Just thought I'd throw this out there. I haven't fully thought it out yet, but I had an idea about having multiple tiers for configs. The system config gets put onto the first tier, and then user configs are handled on a different tier. Tiers could be easily implemented with arrays, so the system is [0] and the user's is [1] (there could be reasons to have more tiers than that, hence an array instead of just 2 variables -- ie: system config in [0], site config in [1], user config in [2], etc.) So generally, spamassassin/sa-learn/etc just uses the first tier. spamd would create an empty second tier in the children before reading in the user config, then simply throws it out (pop()) when finished. The main issues are: all of the code needs to stop using conf references and change to some type of get/set functions. get() will check the top tier, then work down until it finds something (or not). set() would always use the top tier. deletes to arrays/hashes would happen somehow, and generally arrays and hashes would have to be copied to the higher tier for changes to take effect.
Theo, you're spot on -- the method you describe would work fine. Note that the get/set methods can be created automatically, on-the-fly, as described in http://issues.apache.org/SpamAssassin/show_bug.cgi?id=3852#c2 . That makes things cleaner.
moving off to 3.3.0, I doubt it's going to happen for 3.2.0... feel free to retarget, of course
noting dependency; this would be a good way to improve memory performance (bug 3839)
Created attachment 4047 [details] demo here's an idea of where I'm going with this; basically, this creates accessor methods automatically for the config settings with a 'type' defined. Then calling code instead of using $conf->{foo_bar}, uses $conf->cf_foo_bar().
ok, I should add some comments based on how far I got. There's a branch in SVN now at https://svn.apache.org/repos/asf/spamassassin/branches/jm_bug_3852_two_level_configs which contains an implementation of what was described; however, it's turned out to be a nightmare, particularly for plugins :( Having to understand the new Conf object structure, with two tiers at $conf->{tiers}->[0] and $conf->{tiers}->[1], means that no plugins will do the right thing without code changes. I'd prefer to avoid thatm since it's bad news for third party plugins. Instead, I have an idea, which involves turning the Conf object into a tied object, presenting a hash-like UI in front of two tier hashes. This way, plugins (and other code) can read and write to the Conf object with minimal changes. still need to think more about how this would work, though.
well, the code is progressing; it now handles two-tier configuration for most of the main part of the code, and passes most of the test suite.
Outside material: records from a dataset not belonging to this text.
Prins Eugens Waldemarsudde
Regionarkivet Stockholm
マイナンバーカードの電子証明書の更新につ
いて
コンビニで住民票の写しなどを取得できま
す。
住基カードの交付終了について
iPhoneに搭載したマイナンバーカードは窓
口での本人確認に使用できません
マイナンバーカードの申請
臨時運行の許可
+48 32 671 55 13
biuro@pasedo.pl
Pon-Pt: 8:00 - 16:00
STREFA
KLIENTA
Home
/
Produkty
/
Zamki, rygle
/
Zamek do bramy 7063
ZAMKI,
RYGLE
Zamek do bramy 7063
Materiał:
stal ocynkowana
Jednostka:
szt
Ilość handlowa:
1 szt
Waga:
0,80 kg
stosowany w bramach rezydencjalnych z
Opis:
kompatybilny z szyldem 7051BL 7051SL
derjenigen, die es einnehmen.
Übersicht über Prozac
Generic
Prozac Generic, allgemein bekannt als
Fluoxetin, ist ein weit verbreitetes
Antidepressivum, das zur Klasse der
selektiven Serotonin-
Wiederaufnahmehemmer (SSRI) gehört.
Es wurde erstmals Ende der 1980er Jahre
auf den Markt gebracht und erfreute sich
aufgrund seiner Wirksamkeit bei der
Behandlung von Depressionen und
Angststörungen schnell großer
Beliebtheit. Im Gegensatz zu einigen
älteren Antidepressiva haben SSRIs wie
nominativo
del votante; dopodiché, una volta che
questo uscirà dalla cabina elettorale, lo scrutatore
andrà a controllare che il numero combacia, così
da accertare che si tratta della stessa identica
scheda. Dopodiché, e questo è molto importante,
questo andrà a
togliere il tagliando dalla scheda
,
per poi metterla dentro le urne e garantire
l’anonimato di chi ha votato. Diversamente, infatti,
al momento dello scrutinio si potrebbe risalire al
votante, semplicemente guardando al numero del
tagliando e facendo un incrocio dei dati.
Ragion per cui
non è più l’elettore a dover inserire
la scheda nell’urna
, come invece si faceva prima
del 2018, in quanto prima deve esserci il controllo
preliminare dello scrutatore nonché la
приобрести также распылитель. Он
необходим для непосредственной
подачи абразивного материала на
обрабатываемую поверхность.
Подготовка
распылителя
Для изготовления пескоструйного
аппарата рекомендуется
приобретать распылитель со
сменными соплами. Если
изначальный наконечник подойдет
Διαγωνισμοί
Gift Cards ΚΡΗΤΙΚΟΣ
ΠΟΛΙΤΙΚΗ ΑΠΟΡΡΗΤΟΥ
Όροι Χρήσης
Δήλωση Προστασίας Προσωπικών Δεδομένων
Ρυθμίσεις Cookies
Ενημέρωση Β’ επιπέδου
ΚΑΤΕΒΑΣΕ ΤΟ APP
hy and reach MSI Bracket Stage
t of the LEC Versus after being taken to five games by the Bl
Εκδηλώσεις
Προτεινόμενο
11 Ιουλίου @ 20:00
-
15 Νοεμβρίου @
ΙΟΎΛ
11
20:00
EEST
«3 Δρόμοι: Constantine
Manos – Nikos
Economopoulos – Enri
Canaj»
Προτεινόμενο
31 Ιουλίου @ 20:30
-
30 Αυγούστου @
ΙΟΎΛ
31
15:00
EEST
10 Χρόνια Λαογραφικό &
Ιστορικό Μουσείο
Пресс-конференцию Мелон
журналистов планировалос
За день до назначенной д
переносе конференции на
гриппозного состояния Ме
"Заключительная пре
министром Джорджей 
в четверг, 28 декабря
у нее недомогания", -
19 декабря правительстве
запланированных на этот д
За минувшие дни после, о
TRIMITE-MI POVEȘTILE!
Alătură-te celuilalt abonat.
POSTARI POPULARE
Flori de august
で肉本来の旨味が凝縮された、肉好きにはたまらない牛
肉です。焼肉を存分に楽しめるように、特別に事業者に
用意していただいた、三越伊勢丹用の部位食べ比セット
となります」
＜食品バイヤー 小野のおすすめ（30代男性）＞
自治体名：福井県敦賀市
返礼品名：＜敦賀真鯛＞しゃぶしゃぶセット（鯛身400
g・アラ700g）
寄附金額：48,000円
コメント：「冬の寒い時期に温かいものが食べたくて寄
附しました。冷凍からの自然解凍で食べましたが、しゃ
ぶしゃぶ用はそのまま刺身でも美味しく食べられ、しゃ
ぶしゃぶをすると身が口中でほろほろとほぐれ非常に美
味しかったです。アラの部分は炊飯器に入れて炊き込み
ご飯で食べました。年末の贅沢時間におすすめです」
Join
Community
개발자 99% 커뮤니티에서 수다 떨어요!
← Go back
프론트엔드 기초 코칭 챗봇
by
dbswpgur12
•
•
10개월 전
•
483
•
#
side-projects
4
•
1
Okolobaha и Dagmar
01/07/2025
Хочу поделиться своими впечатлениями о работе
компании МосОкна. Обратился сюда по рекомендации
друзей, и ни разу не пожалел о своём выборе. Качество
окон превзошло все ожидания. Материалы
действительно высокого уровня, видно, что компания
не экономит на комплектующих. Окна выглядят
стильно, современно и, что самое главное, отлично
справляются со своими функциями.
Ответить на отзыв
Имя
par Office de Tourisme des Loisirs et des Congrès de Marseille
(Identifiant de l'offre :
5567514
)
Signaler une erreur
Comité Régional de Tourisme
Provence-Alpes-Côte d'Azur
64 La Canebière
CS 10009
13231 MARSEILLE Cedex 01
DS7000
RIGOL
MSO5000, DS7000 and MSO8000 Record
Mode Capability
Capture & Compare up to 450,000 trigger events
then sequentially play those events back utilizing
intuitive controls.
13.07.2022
Unfortunately, this is coming with a hefty speed hit. SVN trunk, mass-check of ~220 msgs: real 1m15.214s user 0m23.093s sys 0m0.332s in the bug_3852 branch: real 1m30.468s user 0m33.762s sys 0m0.272s that's a 20% slowdown -- and mass-check doesn't even switch in/out user configs at all. not good! I don't think it's worth it; even duplicating the entire Conf object around, as we currently do, is faster than the overhead this way involves. I think I'll shelve the project for now. I'll leave the branch there in case anyone wants to take a look.
(In reply to comment #22) > well, the code is progressing; it now handles two-tier > configuration for most of the main part of the code, and passes most > of the test suite. I should point out, that's using the tie magic I was talking about in comment #21.
I'm closing this bug as WONTFIX; it hasn't worked out.